The Mayor's Tongue embodies everything that is good about magic realism--the use of fantasy to reveal reality, the blurry line between the two, the constant exchange between what we should believe with our logic and what we should believe with our imagination. Rich does this without drawing so heavily on the masters of the style that the book becomes simply a New Yorkified version of a Latin American story.
The book is composed of two stories. One follows Eugene, a native New Yorker hiding from his Italian immigrant father in well, New York. He is at a complete loss about what to do with himself, friends through his job at a moving company with an immigrant named Alvaro who speaks a very rare dialect, and a devotee to the fictional author Constance Eakins. The other plot line follows Mr. Schmitz, a man wallowing in his own haplessness as he tries to manage relationships with his wife Agnes and his dashing food-critic friend Rutherford. Ultimately, both Eugene and Mr.
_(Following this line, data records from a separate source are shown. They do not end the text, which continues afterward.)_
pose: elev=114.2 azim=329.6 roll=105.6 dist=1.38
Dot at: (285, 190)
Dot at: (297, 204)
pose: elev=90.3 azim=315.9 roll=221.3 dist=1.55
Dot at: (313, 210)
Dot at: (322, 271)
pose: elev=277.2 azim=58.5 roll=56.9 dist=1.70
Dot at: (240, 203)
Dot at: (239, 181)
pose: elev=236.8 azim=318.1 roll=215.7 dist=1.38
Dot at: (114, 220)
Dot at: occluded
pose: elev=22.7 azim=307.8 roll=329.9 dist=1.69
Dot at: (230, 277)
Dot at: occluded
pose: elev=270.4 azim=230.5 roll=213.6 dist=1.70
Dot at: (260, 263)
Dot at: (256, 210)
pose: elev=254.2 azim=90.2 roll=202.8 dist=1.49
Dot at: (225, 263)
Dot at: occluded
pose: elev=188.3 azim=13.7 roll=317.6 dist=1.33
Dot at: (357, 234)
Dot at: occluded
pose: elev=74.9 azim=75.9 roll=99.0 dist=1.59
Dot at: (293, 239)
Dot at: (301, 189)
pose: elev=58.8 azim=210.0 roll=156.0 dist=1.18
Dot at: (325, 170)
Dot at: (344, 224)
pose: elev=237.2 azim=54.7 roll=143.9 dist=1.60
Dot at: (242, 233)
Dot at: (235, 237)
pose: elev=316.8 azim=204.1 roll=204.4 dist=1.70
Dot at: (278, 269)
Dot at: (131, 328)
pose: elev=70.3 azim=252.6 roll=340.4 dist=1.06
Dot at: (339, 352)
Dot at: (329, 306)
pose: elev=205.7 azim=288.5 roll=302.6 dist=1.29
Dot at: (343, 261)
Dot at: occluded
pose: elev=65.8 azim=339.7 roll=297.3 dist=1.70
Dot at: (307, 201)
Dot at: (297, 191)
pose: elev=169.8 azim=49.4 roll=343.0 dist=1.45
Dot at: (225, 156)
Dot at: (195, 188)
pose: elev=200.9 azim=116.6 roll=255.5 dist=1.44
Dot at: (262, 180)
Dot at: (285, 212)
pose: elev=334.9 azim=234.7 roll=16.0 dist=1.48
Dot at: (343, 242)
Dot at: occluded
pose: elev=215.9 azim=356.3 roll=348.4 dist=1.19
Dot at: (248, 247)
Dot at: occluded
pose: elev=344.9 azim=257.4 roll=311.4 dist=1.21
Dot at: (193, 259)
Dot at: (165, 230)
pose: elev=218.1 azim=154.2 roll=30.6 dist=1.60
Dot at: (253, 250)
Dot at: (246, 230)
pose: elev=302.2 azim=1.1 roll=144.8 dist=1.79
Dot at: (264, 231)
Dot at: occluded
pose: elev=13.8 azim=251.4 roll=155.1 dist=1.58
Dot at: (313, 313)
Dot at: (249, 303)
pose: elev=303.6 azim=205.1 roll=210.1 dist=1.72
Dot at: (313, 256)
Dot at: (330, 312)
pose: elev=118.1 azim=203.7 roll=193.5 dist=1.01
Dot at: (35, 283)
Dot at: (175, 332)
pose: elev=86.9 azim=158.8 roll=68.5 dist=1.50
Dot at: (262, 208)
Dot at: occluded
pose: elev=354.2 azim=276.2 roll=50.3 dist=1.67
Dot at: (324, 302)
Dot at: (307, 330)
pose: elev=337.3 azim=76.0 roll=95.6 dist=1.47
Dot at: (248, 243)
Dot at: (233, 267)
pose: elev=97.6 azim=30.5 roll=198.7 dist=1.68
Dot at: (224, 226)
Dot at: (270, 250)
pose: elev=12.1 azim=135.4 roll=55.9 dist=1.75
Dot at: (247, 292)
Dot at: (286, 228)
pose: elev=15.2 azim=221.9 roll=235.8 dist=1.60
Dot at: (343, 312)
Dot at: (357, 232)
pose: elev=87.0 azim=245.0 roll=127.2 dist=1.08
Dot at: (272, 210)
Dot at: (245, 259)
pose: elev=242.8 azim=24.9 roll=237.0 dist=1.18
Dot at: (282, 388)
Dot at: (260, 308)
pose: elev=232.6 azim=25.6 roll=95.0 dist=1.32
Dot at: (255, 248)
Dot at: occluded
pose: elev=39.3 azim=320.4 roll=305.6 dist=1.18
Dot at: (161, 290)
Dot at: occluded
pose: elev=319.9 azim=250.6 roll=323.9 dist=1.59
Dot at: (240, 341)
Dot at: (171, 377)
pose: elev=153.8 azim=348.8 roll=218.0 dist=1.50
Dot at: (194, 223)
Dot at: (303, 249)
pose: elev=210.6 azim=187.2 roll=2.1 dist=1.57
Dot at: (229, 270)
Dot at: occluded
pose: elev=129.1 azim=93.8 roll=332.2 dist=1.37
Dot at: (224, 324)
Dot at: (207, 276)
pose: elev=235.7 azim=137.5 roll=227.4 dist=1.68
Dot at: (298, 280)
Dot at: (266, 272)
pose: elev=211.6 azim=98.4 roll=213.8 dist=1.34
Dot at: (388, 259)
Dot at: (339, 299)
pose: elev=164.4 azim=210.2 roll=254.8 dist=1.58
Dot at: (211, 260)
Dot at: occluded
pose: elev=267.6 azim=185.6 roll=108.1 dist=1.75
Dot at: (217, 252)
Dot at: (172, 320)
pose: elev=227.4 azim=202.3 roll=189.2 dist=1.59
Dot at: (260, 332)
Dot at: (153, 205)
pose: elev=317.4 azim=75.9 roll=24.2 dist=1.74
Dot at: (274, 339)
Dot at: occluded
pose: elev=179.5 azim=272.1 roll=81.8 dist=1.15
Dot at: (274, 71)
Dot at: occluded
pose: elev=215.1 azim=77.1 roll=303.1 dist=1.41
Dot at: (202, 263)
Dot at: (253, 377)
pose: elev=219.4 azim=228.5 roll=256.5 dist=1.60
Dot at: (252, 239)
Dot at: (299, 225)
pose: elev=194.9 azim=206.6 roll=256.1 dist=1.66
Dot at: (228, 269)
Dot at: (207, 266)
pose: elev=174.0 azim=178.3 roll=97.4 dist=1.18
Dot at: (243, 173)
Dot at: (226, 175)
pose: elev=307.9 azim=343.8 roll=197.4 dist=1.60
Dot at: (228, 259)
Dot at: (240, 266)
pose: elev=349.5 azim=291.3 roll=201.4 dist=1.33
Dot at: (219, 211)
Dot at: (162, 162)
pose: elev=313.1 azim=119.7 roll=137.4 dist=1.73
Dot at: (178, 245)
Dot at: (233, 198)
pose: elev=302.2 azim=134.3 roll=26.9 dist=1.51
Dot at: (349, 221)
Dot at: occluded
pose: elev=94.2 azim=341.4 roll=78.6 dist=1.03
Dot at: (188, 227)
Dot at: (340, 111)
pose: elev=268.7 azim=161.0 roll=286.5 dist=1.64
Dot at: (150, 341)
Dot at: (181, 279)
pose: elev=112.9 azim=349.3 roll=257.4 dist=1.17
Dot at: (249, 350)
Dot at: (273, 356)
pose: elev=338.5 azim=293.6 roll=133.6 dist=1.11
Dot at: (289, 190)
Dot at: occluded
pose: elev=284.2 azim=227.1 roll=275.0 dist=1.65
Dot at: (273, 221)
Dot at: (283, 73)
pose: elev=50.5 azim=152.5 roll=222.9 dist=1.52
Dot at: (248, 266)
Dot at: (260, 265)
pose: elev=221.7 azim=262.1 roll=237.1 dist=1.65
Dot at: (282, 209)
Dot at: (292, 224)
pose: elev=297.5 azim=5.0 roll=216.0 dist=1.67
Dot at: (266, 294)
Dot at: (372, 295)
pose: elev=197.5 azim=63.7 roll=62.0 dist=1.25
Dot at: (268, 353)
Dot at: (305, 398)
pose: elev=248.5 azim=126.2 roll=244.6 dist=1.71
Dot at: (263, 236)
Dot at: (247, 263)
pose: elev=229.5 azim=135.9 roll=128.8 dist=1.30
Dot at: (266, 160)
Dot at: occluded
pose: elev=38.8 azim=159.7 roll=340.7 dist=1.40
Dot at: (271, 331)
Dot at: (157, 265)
Schmitz are compelled to go to Italy (not the Italy of Under the Tuscan Sun, mind you) on quests they don't entirely understand, where aspects of themselves and their relationships with the other main characters are twisted through various prisms until each reaches a complex form of arrival at the end of the book.
As soon I as I finished the book, I wished I had paid more attention as it was filled with the subtlety crucial to success in literary fiction. For example, it took me over 200 pages to realize that one story line was told in the past tense and one in the present. There are constant language games that begin right with the title as The Mayor's Tongue refers to both the organ and the term for language ("Mayor's Tongue" as in "native tongue"). Eugene is translating a document from a language he doesn't know and Rutherford is afflicted in such a way that he forgets English. I'm sure those who speak Italian will notice an entire range of language games in the untranslated Italian that pops up throughout the book.
There is one more success in the book that I want to mention. It can be risky for a novelist to include as a character a great writer. There are so many cliches, so many lazy images, so many false enlightenments, that it is almost impossible to create an adequate writer character, let alone a compelling one. Rich succeeds with Constance Eakins because he sculpts the character around a particular relationship people can have with great writers. The fantastic elements of the story allow Rich to present something true about our reality with great writers.
Rich is also an editor at The Paris Review and at quite a young age. He has published literary criticism quite widely so regardless of one's particular interest in The Mayor's Tongue, there are many opportunities to read what Rich has to say about literature. He also happens to come from a very literary family, father Frank Rich and brother Simon Rich!